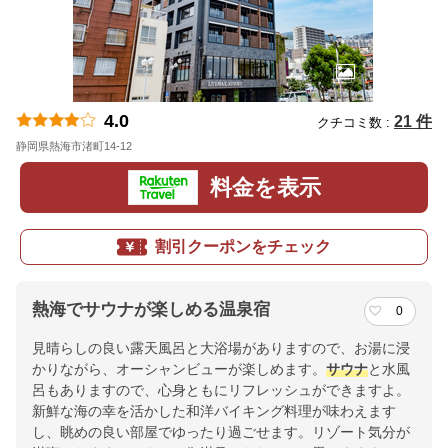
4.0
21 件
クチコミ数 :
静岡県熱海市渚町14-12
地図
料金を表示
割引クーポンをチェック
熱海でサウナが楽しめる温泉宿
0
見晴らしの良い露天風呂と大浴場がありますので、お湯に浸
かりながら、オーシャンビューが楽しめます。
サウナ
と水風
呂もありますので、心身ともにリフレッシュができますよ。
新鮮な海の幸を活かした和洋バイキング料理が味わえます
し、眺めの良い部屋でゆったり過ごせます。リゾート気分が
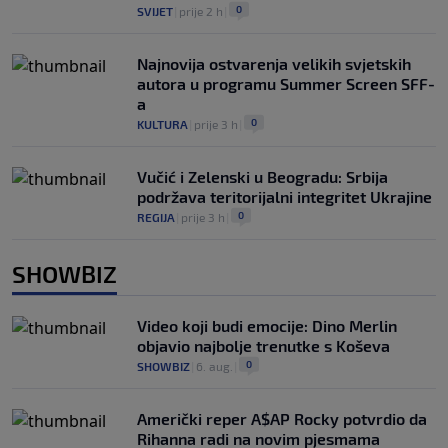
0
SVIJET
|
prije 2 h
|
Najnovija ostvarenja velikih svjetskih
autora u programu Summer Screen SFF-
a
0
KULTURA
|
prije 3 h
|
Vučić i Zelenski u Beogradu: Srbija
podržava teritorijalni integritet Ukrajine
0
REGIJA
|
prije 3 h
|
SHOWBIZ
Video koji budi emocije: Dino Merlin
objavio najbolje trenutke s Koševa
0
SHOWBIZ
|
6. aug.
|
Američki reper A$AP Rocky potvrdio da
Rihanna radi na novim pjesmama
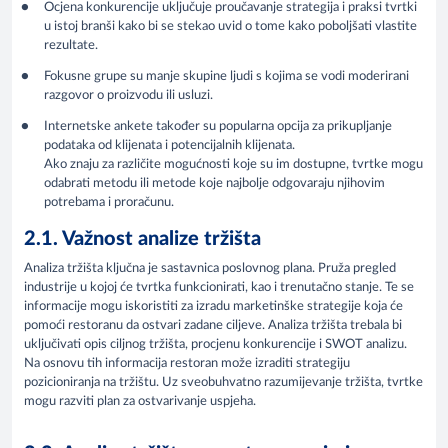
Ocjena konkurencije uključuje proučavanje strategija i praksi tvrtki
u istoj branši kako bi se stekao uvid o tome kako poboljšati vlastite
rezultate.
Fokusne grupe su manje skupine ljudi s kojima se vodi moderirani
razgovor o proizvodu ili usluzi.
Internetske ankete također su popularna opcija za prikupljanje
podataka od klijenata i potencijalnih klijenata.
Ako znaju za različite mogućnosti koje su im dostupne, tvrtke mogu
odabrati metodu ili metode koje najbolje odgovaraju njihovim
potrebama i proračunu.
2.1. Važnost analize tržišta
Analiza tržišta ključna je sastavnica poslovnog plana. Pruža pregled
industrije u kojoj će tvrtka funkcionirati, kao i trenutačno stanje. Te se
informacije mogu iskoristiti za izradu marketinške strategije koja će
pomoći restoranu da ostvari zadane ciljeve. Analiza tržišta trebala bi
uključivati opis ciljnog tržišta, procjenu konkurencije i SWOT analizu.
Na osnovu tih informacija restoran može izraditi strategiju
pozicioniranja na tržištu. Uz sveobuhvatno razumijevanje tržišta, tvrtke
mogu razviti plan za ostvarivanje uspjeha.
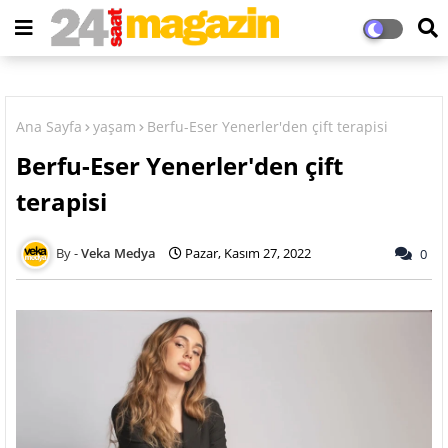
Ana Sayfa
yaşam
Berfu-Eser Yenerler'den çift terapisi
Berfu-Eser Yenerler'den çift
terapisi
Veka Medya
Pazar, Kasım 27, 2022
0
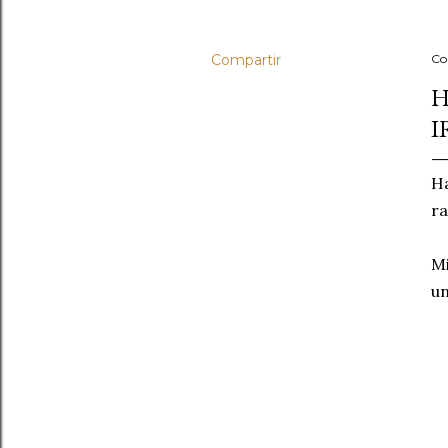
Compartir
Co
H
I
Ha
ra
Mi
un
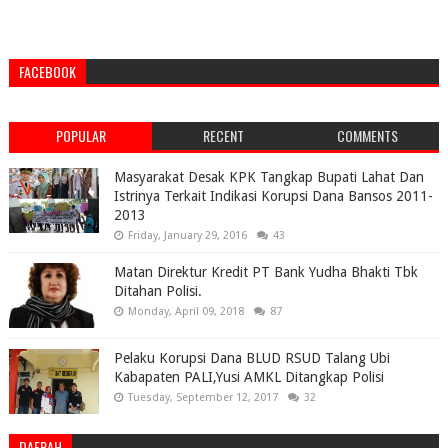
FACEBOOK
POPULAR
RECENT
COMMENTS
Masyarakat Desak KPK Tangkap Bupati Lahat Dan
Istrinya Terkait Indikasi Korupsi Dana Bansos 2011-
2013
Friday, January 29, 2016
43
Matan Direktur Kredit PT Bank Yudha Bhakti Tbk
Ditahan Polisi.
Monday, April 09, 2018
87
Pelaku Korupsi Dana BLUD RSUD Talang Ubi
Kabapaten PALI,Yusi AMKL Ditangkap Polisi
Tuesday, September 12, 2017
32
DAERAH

■ TASK:
Pick out every line in the entries above that contains the word "Yenerler", treating uppercase and lowercase letters as different.

■ EXPECTED ANSWER:
Berfu-Eser Yenerler'den çift terapisi
Berfu-Eser Yenerler'den çift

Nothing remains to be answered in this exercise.